Jan 07, 2006 00:59
My car is haunted.
Every time I get in my car, the rearview mirror has moved. I move and move. I move in my car and the car moves with me and the rearview mirror has a mind of its own. It switches positions.
I have decided the transition from college to the real world is the hardest time in someone's life. I push away and away and away from growing up; growing up pushes me down and down. Being in college is no longer an acceptable excuse for minor irresponsibilities, and now credit cards and rent and jobs and relationships and reputations mean something. They didn't in the past. They mean everything now.
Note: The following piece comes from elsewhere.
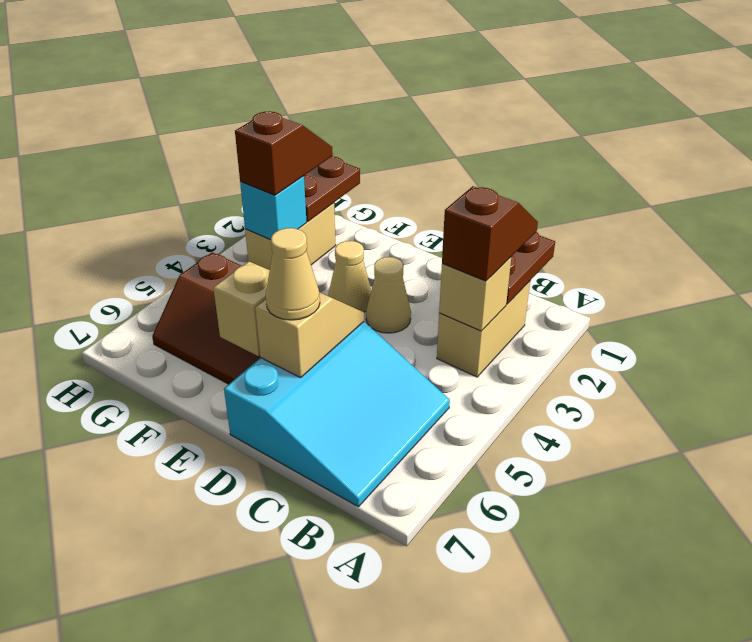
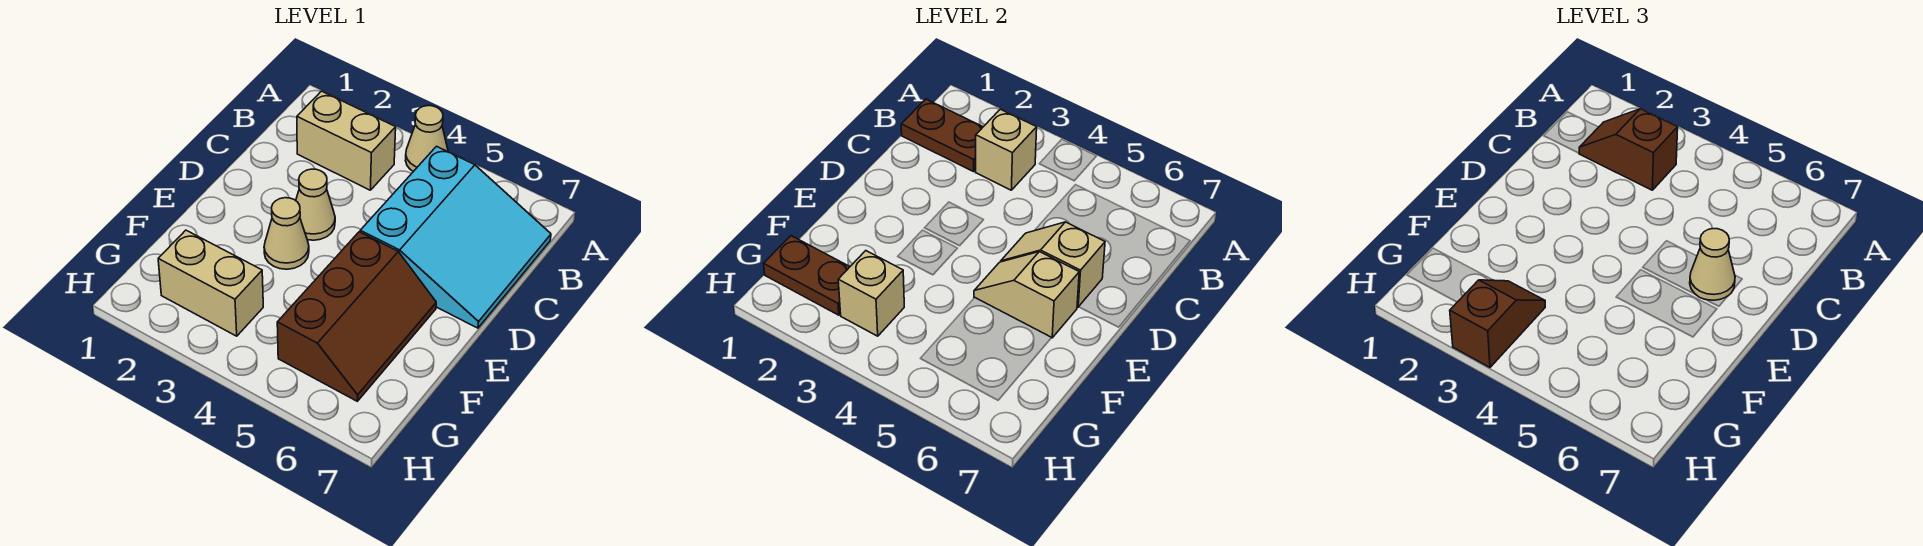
none -> tan 1x1 cone [406,106,448,172]
cyan 3x3 slope [224,322,450,507] -> cyan 3x3 slope turned to [360,146,551,328]
brown 1x2 slope [235,111,333,195] -> brown 1x2 slope turned to [1450,280,1545,367]
cyan 1x1 brick [240,176,307,240] -> tan 1x1 brick [838,251,904,336]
Humble. That is my word. I mutter it in my car. Driving from Kevin's house. Little kisses on the cheek as he leaves for work, me still wrapped in blankets on our makeshift king size bed. Humble. Hali took my picture in Shepherdstown this year. I approach it and all I see is my massive girth. The fat that embodies who I am, and who I run away from.
I run away from my fat. I run away from my body. I give lipservice in favor of fat activism and utter sentences in support of my fat. I feel horrible.
I approach my Hali Taylor portrait and all I see is my girth. All everyone else sees are my eyes. They see a powerful woman. I don't see that in myself. I don't want to see that in myself. I don't want to let that come anywhere close to my ego. Because in reality, no matter how powerful I am, no matter how powerful or brilliant anyone is, we are all humans. Weareallhumans.
We are all humans.
Weareallhumans.
einstein and wagner and hitler and ghandi were all humans.
weareallhumans.
iwriteliketonimorrison.
My muse woke up the other morning. I drive to work and I want to write. But all that keeps me from writing in this blog is the fact that the green pulsing light of my phone messages calls to me. It wispers. I have to forget that I am not in college. I can't shirk these duties. So these posts, these utterances, these little snippets of me, this side of me that you only see....it only comes out when it can.
It comes out after six glasses of wine.